For students and instructors: When typing predicate logic expressions in the program, some special keyboard combinations are used to enter logical symbols. See the special symbols guide for entering special symbols for instructions. Some help is also provided within the program.

For Instructors: If you would like to write an exercise file, you may read the exercises file documentation for the exercise file format or consult the example0.txt complete and documented sample exercise file for instructors

## A Note on Operator Precedence

### Binding Domains

The scope of binding operators extends as far to the right as possible, within the binder's nesting group.

• `∀x.P(x) ∧ Q(x)` is parsed as `[∀x[P(x) ∧ Q(x)]]`
• `λyλx.f(x)(a)` is parsed as `[λy[λx[f(x)(a)]]]`

Importantly, brackets are used only for grouping; they do not delimit scope.

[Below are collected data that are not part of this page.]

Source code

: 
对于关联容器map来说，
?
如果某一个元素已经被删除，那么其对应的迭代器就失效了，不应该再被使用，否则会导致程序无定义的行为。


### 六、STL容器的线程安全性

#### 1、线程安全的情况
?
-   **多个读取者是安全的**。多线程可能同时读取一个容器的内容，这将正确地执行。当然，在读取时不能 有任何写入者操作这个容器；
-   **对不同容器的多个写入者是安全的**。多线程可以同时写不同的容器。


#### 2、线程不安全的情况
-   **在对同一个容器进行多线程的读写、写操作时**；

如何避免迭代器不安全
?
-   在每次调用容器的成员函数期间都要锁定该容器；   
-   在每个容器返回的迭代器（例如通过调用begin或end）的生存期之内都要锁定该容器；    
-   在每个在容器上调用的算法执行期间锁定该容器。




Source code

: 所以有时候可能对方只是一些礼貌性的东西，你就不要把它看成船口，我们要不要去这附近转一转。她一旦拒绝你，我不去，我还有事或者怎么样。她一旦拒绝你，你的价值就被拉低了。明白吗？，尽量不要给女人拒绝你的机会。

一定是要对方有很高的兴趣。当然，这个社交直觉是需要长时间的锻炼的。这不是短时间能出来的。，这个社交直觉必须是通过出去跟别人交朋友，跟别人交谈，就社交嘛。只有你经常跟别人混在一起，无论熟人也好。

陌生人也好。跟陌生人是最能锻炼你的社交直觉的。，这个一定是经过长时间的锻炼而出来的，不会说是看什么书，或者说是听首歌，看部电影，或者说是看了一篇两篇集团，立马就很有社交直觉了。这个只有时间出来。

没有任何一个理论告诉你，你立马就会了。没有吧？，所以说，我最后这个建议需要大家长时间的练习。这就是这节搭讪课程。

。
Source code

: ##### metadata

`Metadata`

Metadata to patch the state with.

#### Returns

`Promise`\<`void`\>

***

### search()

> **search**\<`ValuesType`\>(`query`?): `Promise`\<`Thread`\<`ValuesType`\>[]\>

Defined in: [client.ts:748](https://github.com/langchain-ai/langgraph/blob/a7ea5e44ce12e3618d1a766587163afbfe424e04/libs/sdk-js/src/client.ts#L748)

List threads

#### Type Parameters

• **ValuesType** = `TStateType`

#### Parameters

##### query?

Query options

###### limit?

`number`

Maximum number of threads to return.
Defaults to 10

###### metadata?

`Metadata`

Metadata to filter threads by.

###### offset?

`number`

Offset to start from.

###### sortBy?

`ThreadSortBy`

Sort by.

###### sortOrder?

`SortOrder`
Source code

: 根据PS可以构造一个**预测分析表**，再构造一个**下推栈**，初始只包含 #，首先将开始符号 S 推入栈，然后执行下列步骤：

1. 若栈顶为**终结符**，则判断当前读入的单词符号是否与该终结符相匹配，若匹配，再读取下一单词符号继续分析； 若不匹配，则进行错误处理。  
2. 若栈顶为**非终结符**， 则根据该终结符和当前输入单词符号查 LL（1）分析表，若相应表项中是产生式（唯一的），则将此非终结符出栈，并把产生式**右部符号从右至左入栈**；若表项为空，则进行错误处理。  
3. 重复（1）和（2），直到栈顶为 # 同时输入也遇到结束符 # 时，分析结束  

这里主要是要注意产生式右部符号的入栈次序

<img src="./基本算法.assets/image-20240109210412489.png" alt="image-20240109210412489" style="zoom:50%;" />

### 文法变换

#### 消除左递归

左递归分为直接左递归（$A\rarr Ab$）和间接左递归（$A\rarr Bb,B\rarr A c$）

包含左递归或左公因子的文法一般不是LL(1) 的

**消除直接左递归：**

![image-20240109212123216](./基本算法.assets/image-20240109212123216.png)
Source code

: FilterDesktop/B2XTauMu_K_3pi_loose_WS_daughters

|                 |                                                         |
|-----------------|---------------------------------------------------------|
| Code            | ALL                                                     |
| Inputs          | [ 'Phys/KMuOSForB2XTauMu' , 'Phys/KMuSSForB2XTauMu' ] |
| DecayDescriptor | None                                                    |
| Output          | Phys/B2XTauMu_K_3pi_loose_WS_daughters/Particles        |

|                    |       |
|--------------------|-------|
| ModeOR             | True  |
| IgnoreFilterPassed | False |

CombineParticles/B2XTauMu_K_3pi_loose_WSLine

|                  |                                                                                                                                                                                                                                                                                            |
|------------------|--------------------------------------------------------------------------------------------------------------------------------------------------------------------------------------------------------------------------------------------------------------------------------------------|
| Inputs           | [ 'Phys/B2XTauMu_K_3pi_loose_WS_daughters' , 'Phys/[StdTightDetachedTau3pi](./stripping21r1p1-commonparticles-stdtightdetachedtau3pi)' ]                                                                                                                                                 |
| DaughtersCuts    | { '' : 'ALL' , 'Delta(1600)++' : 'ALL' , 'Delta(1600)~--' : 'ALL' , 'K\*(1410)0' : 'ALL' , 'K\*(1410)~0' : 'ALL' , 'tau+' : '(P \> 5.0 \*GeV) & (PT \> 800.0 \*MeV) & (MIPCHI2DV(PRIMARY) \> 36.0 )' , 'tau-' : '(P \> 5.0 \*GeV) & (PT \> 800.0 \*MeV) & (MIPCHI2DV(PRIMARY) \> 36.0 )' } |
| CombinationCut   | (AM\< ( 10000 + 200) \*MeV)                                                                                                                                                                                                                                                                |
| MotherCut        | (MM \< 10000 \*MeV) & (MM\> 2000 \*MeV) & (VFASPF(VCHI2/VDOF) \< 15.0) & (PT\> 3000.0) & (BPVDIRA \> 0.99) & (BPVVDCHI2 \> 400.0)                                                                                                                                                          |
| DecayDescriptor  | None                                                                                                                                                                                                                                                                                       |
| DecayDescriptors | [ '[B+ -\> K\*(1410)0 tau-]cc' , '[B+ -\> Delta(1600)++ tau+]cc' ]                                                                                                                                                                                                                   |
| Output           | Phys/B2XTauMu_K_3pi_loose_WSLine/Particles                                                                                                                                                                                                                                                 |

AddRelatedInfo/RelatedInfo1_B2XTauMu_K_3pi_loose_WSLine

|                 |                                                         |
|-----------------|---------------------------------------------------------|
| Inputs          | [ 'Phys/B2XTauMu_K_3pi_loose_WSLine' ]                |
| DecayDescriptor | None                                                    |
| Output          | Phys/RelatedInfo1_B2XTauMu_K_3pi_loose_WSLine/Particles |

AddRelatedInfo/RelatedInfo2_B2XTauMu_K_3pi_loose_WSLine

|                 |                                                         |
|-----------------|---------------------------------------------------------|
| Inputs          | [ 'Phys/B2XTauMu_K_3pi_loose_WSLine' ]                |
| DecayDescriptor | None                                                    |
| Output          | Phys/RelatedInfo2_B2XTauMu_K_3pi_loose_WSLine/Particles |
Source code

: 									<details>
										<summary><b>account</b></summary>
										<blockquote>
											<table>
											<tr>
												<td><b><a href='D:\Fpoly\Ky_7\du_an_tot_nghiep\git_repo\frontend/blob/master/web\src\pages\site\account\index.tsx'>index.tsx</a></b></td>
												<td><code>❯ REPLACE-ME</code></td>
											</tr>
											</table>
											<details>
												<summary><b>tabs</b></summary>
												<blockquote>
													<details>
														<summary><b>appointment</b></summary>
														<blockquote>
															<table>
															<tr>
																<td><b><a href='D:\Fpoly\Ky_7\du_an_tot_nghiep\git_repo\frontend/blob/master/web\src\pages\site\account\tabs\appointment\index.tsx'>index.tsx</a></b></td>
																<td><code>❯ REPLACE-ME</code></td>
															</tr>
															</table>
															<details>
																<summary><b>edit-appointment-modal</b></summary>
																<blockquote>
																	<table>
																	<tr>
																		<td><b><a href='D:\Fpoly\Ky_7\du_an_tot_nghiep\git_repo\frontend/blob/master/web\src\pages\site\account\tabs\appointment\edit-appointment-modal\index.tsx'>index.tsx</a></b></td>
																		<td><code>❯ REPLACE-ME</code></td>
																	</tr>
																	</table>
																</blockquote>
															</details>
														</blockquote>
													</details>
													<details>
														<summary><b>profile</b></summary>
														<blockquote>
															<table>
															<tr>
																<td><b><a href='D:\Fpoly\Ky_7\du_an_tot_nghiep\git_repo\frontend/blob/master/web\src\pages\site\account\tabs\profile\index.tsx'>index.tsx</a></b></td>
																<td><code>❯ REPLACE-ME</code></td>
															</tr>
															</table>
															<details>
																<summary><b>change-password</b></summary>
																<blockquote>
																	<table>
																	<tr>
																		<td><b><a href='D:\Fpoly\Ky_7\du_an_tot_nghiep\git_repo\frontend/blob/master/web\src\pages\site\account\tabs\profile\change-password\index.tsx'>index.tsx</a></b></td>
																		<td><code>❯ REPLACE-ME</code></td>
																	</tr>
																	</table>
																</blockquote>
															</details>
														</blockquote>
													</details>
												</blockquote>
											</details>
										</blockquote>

• `∀x.[P(x) ∧ Q(x)] ∧ R(x)` is parsed as `[∀x[[P(x) ∧ Q(x)] ∧ R(x)]]`
• `λyλx.[f(x)](a)` is parsed as `[λy[λx[f(x)(a)]]]`

The dot following the binder is purely aesthetic, as is white space. However, unless the exercise explicitly declares `single letter identifiers`, there will need to be some indication as to when the binding prefix ends and the body of the lambda term begins.

All of the following are parsed as `[λy[λx[f(x)(a)]]]`.

• `λyλx.f(x)(a)`
• `λyλx f(x)(a)`
• `λyλx[f(x)(a)]`
• `λyλx. f(x)(a)`
• `λyλx.[f(x)(a)]`
• `λyλx [f(x)(a)]`
• `λyλx. [f(x)(a)]`
• `λyλxf(x)(a)` (will not work unless `single letter identifiers` declared)

### Connectives

Within a nesting group, the following precedence among logical connectives are imposed:

1. ¬
2. ∩, ∪, ⊕
3. =, ≠, <, ≤, ⊆, ⊑
4. ∧, ∨, →, ↔

Some examples

• `S ∩ T = Y` is parsed as `[[S ∩ T] = Y]`
• `X ⊕ T ⊑ Y` is parsed as `[[X ⊕ T] ⊑ Y]`
• `¬p ∨ q = r` `[[¬p] ∨ [q = r]]`
• `¬p ∨ q → r` is ambiguous and will not parse
• `¬p ∨ [q → r]` is parsed as `[[¬p] ∨ [q → r]]`